■ **WORK REQUIRED**:
Please output all the entries word for word, without the pictures.

■ **DATA PROVIDED**:
::::::::

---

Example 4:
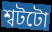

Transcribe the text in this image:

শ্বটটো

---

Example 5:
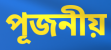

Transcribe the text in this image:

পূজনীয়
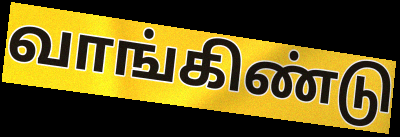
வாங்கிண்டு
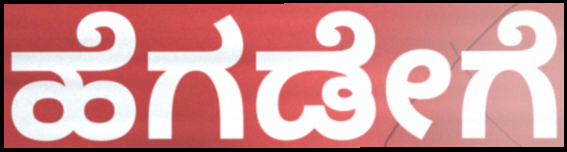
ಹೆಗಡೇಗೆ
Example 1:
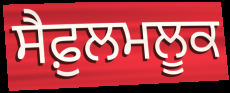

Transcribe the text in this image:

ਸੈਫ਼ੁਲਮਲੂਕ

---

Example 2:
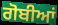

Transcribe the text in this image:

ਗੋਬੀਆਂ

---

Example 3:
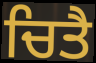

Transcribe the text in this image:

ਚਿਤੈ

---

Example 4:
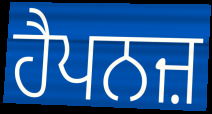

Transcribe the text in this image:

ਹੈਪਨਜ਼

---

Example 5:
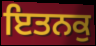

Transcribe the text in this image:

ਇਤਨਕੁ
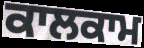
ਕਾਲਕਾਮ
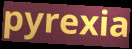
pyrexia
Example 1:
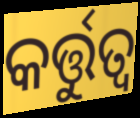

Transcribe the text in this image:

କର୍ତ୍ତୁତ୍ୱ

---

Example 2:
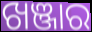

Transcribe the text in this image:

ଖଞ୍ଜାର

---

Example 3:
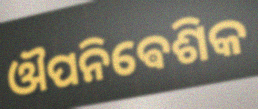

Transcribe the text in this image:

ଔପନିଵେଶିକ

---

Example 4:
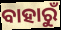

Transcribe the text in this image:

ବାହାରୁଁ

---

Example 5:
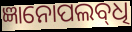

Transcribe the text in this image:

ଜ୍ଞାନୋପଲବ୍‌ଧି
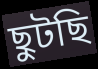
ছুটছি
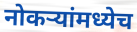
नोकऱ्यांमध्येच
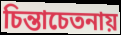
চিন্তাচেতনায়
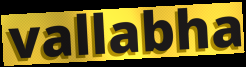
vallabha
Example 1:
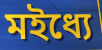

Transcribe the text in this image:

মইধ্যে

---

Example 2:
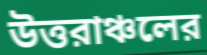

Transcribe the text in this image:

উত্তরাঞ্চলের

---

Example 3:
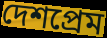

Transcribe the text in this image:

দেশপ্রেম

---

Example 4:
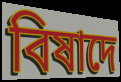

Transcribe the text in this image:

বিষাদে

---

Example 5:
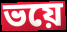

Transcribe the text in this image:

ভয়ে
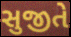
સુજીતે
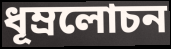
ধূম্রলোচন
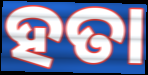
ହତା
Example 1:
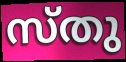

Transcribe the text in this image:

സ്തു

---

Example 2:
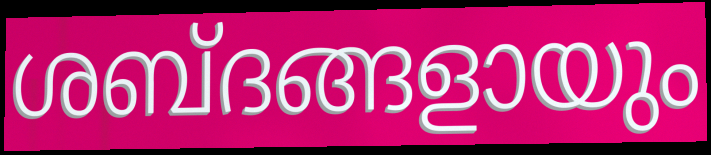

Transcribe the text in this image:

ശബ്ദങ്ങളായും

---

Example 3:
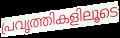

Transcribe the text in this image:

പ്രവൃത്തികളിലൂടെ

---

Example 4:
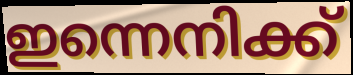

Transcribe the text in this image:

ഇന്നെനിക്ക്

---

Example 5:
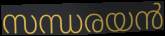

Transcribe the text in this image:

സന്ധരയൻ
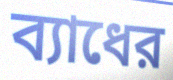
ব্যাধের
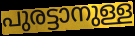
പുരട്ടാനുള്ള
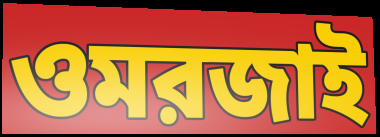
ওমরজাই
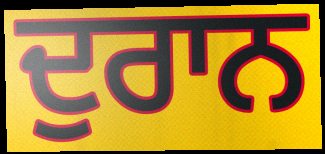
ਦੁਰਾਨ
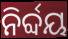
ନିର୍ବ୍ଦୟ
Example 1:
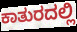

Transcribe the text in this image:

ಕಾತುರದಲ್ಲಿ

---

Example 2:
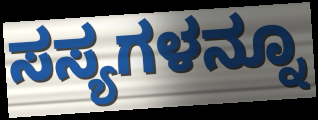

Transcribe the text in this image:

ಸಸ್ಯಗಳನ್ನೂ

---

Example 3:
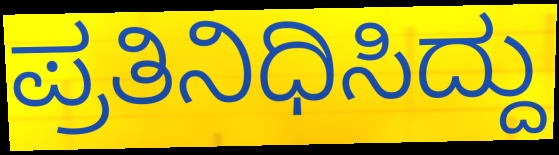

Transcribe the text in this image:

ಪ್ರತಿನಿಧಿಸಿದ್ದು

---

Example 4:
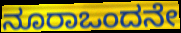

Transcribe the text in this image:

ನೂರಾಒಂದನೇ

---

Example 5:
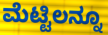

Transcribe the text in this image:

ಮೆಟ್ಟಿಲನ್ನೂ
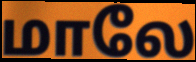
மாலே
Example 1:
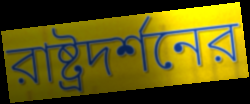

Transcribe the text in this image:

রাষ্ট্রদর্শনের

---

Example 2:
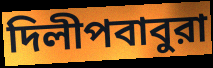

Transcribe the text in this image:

::::::::

■ **EXERCISE RESPONSE**:
---

Example 4:

Transcribe the text in this image:

শ্বটটো

---

Example 5:

Transcribe the text in this image:

পূজনীয়
வாங்கிண்டு
ಹೆಗಡೇಗೆ
Example 1:

Transcribe the text in this image:

ਸੈਫ਼ੁਲਮਲੂਕ

---

Example 2:

Transcribe the text in this image:

ਗੋਬੀਆਂ

---

Example 3:

Transcribe the text in this image:

ਚਿਤੈ

---

Example 4:

Transcribe the text in this image:

ਹੈਪਨਜ਼

---

Example 5:

Transcribe the text in this image:

ਇਤਨਕੁ
ਕਾਲਕਾਮ
pyrexia
Example 1:

Transcribe the text in this image:

କର୍ତ୍ତୁତ୍ୱ

---

Example 2:

Transcribe the text in this image:

ଖଞ୍ଜାର

---

Example 3:

Transcribe the text in this image:

ଔପନିଵେଶିକ

---

Example 4:

Transcribe the text in this image:

ବାହାରୁଁ

---

Example 5:

Transcribe the text in this image:

ଜ୍ଞାନୋପଲବ୍‌ଧି
ছুটছি
नोकऱ्यांमध्येच
চিন্তাচেতনায়
vallabha
Example 1:

Transcribe the text in this image:

মইধ্যে

---

Example 2:

Transcribe the text in this image:

উত্তরাঞ্চলের

---

Example 3:

Transcribe the text in this image:

দেশপ্রেম

---

Example 4:

Transcribe the text in this image:

বিষাদে

---

Example 5:

Transcribe the text in this image:

ভয়ে
સુજીતે
ধূম্রলোচন
ହତା
Example 1:

Transcribe the text in this image:

സ്തു

---

Example 2:

Transcribe the text in this image:

ശബ്ദങ്ങളായും

---

Example 3:

Transcribe the text in this image:

പ്രവൃത്തികളിലൂടെ

---

Example 4:

Transcribe the text in this image:

ഇന്നെനിക്ക്

---

Example 5:

Transcribe the text in this image:

സന്ധരയൻ
ব্যাধের
പുരട്ടാനുള്ള
ওমরজাই
ਦੁਰਾਨ
ନିର୍ବ୍ଦୟ
Example 1:

Transcribe the text in this image:

ಕಾತುರದಲ್ಲಿ

---

Example 2:

Transcribe the text in this image:

ಸಸ್ಯಗಳನ್ನೂ

---

Example 3:

Transcribe the text in this image:

ಪ್ರತಿನಿಧಿಸಿದ್ದು

---

Example 4:

Transcribe the text in this image:

ನೂರಾಒಂದನೇ

---

Example 5:

Transcribe the text in this image:

ಮೆಟ್ಟಿಲನ್ನೂ
மாலே
Example 1:

Transcribe the text in this image:

রাষ্ট্রদর্শনের

---

Example 2:

Transcribe the text in this image:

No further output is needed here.